[[ Excerpted records open ]]

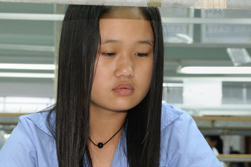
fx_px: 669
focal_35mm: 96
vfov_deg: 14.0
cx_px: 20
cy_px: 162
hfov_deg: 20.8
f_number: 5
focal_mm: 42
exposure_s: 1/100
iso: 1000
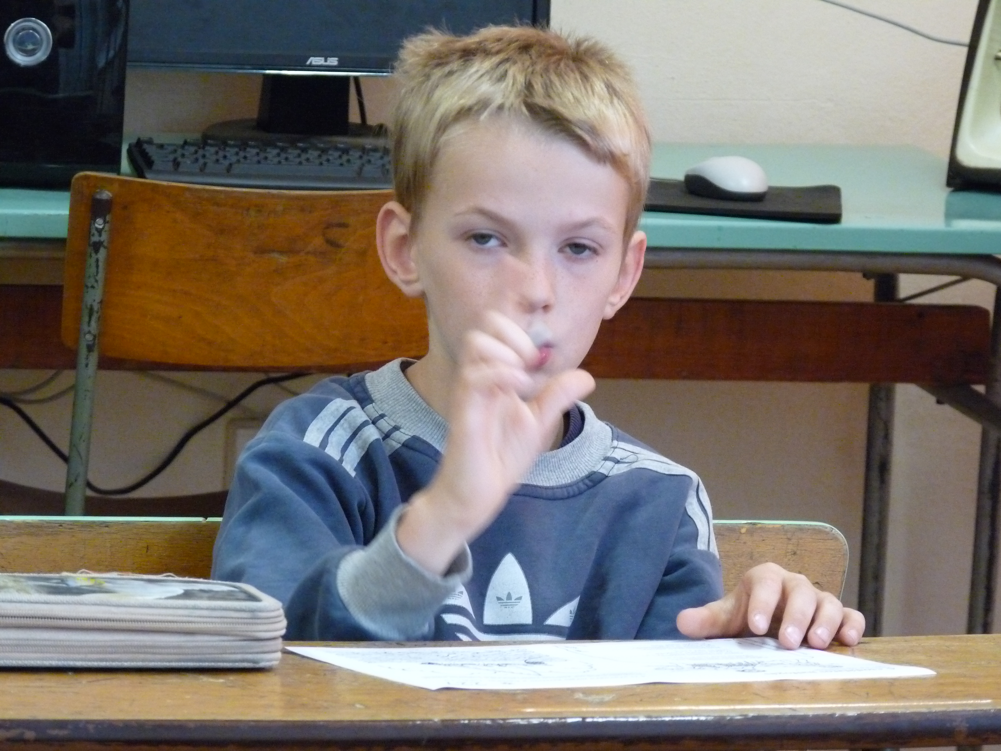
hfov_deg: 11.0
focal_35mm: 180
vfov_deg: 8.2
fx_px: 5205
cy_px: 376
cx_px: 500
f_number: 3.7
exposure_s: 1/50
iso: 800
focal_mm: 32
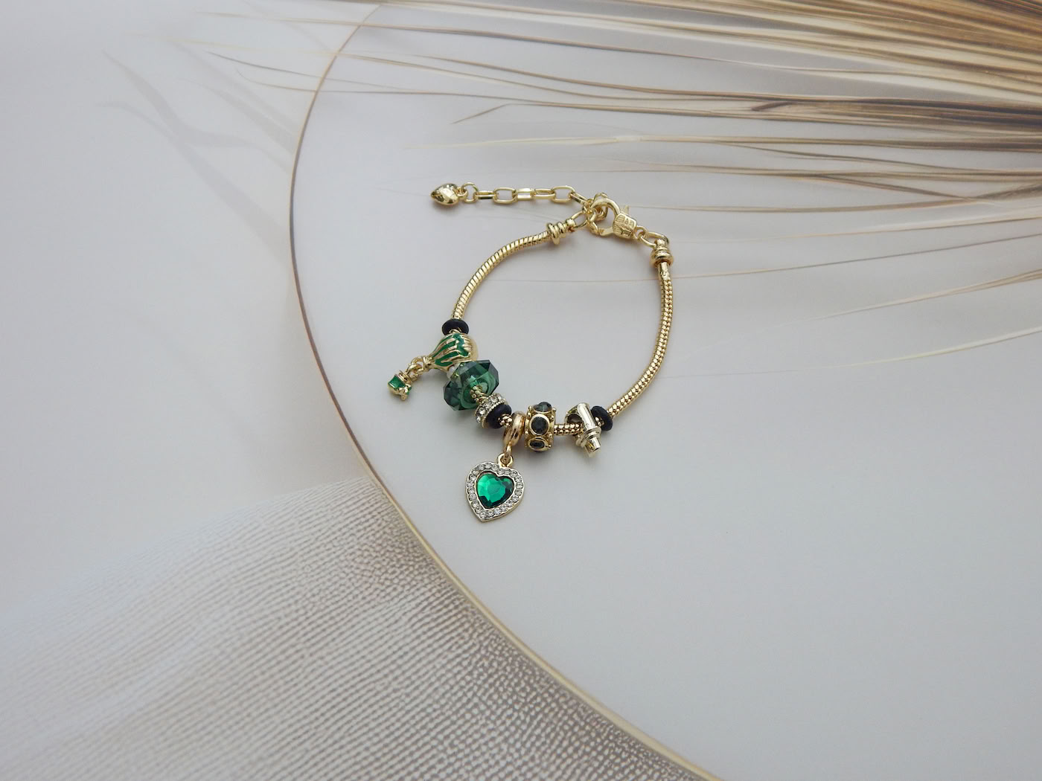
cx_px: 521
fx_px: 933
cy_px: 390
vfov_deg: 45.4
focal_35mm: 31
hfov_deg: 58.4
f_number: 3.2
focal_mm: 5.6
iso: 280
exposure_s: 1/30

[[ Excerpted records closed ]]

Task description. Start with the line holding "focal_mm: 42" and repeat exactly every line through the final line of the records above, but no pictures and nothing more.

Answer for the task.
focal_mm: 42
exposure_s: 1/100
iso: 1000
hfov_deg: 11.0
focal_35mm: 180
vfov_deg: 8.2
fx_px: 5205
cy_px: 376
cx_px: 500
f_number: 3.7
exposure_s: 1/50
iso: 800
focal_mm: 32
cx_px: 521
fx_px: 933
cy_px: 390
vfov_deg: 45.4
focal_35mm: 31
hfov_deg: 58.4
f_number: 3.2
focal_mm: 5.6
iso: 280
exposure_s: 1/30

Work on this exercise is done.